In a recent YouGov poll, commissioned by the UK Republic group, 35 percent of those surveyed said they did "not care very much" about the coronation.
And 29 percent said they did "not care at all".
However, London couple Susie and Henry Pelly said they were "very excited" by the event.
"It brings in massive amounts of tourism," Henry Pelly said.
His wife said it would bring people together. "The Brits are going to be right behind it."
As a historian, Swaby said she was looking forward to the event.
"We are the only European monarchy that still holds a coronation. It's not strictly necessary," she said.
"[But] it's a day where we continue a tradition. It's a day that really shows Britain off to the world and it shows the ceremonial excellence that we are so renowned for."

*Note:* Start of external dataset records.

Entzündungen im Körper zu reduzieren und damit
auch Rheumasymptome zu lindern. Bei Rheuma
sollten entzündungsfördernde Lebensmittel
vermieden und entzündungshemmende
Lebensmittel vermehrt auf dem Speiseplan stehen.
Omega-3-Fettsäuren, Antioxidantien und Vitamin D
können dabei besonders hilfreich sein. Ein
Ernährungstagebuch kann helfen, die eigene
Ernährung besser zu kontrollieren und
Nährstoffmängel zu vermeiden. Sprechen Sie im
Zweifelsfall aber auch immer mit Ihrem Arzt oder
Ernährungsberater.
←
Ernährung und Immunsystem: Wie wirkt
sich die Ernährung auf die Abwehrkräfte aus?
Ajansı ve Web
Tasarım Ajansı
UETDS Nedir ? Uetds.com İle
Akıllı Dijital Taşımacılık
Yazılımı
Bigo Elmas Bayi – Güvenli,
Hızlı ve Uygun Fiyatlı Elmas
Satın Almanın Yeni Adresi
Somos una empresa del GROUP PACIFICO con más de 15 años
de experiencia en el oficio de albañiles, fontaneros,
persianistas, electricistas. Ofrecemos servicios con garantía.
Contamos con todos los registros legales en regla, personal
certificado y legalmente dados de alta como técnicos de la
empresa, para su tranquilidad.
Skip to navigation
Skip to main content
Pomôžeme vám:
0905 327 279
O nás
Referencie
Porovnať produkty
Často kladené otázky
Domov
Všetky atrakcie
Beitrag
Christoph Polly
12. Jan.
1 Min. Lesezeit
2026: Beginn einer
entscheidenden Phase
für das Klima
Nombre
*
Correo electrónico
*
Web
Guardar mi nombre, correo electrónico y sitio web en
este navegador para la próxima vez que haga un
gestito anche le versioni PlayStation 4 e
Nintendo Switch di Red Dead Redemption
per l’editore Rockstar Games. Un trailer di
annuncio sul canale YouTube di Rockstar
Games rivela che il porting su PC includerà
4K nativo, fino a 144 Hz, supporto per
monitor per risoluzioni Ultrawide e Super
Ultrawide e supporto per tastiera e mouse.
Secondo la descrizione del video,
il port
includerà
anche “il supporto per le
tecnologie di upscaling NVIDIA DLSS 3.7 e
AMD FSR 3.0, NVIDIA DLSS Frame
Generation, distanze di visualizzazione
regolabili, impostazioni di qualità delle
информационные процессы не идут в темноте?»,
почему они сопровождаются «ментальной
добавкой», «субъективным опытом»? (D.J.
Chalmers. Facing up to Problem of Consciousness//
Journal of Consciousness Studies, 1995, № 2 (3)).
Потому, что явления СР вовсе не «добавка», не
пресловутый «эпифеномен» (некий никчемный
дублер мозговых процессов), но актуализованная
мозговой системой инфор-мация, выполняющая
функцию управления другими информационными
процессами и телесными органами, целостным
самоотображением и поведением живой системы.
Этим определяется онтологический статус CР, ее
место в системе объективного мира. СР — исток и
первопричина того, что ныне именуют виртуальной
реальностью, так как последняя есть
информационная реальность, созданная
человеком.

The Queen is a tough act to follow
King Charles is all too aware he doesn't enjoy the same level of public affection as his mother did.
In 2013, A YouGov poll found 75 percent of Britons wanted the monarchy to continue.
However, a pre-coronation YouGov poll commissioned by BBC Panorama found that number had fallen back to 58 percent.
Liz Berry, a 32-year-old Londoner, said she was not very interested in the royal family, especially without the Queen at the helm.
"People my age grew up [with] the Queen and being really familiar with her as a figure," she said.
"Whereas, Charles, we maybe don't respect in the same way."
The royal family's very public feud is unlikely to be helping its popularity.
Prince Harry will be attending the coronation, but Meghan, Duchess of Sussex, and their children will remain in California.
In his recent accusations of his brother, Prince William, physically attacking him, and his stepmother, Camilla, leaking to the press, the Duke of Sussex has painted a picture of a deeply dysfunctional family.
However, some royal watchers believe the King can successfully modernise the monarchy and win back public support.
Royal historian Robert Lacey said the King was already showing an openness that the Queen couldn't.
"Charles has also shown an ability to express emotion that his mother never had," he said.
"It was very interesting in his first broadcast and then in subsequent broadcasts."
"He is a monarch expressing feelings in a positive, rather inspiring way. It wasn't his mother's style, but it is the style of this prince who's become a king."